POWERS: a quick way to keep your bike in check
Mike Dall offers some great tips for all motorcyclists to keep them and their bikes safe
Many years ago, I learned this helpful mnemonic or aide-memoire: POWERS. I run through it every time I plan to take my bike out for a ride. It’s a simple and effective routine which you can easily learn and adopt. Each letter indicates an item or an area or system of the bike that you should physically check. It is best to take a good long look over that particular system, wherever its components are visible. Running a thorough check like this well in advance of actually setting off on a long trip or tour, will definitely bring to light any deficiencies in plenty of time so that you can attend to them prior to your journey. It’s a bit like giving your bike a mini MoT and it keeps you in touch with its current condition and safety.
P is for Petrol
Undo the filler cap and have a look inside the tank. How much have you got? Check the tank unions, fuel-tap (if there is one) and pipework for security. Turn the tap on if it ’s off. Check that the throttle twist-grip is free to open and that it snaps shut when you let it go. Turn the bars from lock to lock and check this at each extremity. I like to fill my petrol tank at the end of each journey. That way I’m always fuelled for the next journey.
O is for Oil
Check the oil-tank level. Check the cold level. This ensures that you are checking that there is adequate oil in the tank to safely run the engine. The true level should be checked with the engine oil hot after the engine has run for a while and can be topped up if necessary. Check over any of the external oil lines running to and from the engine crankcase for leakage.

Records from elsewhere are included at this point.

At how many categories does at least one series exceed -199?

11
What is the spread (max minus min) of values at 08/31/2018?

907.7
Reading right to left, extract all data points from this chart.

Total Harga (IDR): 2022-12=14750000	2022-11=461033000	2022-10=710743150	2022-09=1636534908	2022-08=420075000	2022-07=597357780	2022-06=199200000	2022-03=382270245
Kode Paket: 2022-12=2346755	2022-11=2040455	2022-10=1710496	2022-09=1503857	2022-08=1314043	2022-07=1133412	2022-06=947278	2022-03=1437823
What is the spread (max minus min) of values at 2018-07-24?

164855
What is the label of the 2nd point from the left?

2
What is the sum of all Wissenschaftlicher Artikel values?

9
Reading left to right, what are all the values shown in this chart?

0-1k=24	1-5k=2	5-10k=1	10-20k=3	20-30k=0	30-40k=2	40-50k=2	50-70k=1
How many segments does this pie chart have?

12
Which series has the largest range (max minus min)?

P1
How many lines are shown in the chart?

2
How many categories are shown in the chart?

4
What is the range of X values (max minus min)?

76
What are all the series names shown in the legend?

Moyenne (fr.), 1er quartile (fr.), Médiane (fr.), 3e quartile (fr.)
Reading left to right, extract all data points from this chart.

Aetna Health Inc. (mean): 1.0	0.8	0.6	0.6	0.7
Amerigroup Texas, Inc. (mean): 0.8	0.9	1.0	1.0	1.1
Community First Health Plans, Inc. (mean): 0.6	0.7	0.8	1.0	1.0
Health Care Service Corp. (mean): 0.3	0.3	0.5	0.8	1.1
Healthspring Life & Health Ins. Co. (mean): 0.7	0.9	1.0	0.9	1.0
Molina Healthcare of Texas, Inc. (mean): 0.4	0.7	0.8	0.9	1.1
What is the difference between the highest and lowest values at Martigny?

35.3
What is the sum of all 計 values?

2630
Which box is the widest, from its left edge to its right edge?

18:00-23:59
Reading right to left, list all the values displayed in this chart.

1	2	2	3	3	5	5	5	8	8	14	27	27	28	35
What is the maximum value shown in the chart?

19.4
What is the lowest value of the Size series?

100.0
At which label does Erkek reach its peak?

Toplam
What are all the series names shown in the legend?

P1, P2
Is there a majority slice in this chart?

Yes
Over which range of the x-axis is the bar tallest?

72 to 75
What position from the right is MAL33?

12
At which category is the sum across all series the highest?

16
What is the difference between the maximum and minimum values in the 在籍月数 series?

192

Have a quick squint under the bike for evidence of leaks.
W is for Water
Check the radiator header-tank level and run your eye over the visible radiator hoses checking for condition and the radiators themselves for anything blocking air-flow.
E is for Electrics
Switch the ignition on and check the warning light display and read the various icons. Check ‘N’ for neutral. Start your bike up and make sure the icons now all extinguish as the systems self-test and operate. ABS-equipped bikes will maintain a yellow ABS icon until the wheels revolve. This motion switches the test routine off if all is well with that system. Check your front and rear brake light operation using each control lever in turn. Check pilot, head and tail-lights and main and dip on headlights. Check left and right indicators and hazard switch. Check horn once you are rolling.
R is for Rubber
Take a good look at the condition of your tyres. Check the tread depth and take some time to look for the possibility of shards of glass, nail heads etc. becoming embedded in the tread area of your tyres. Look at the sidewalls for cuts or bulges. Check your wheel rims have no dents or bends and are in good condition. Check spoke tightness. Check your tyre pressures when they are cold and adjust them to suit for added luggage or a pillion. Check that the valves have dust-caps fitted. While you are down here, take a good, long look at the condition of the brake system. Look at the brake disc rotors and the callipers and pads. Check out the flexible brake hoses and associated pipework for security and to ensure it is all leak free. Follow the brake lines up to the control levers and fluid reservoirs and check these out too. Also, where visible, look at the ABS signal cables. Make sure that everything is in good, safe serviceable condition. Give your brake controls a little squeeze for ‘feel’ to ensure they maintain a good pressure. Once riding, as soon as it’s safe to do so, give them a little squeeze-test too in order to test their operation.
S is for Self
Check yourself out. Are you fit to ride? Are you up for this today? Is your head clear? Are you ready to concentrate? Are you focused? Are you fit and healthy and wide awake? Is your riding kit in good condition? Will you be warm enough? Remember it’s usually more convenient to remove a layer or two than it is to add them on – especially if you forgot to bring them with you! Is your visor or other eye protection clean and free from grazes and cracks? Have you got spare clear-lensed goggles should you need to ride in the dark? Spare gloves if you get very wet? Waterproofs?
If you are happy, comfortable and ready… what’s stopping you? Let’s ride!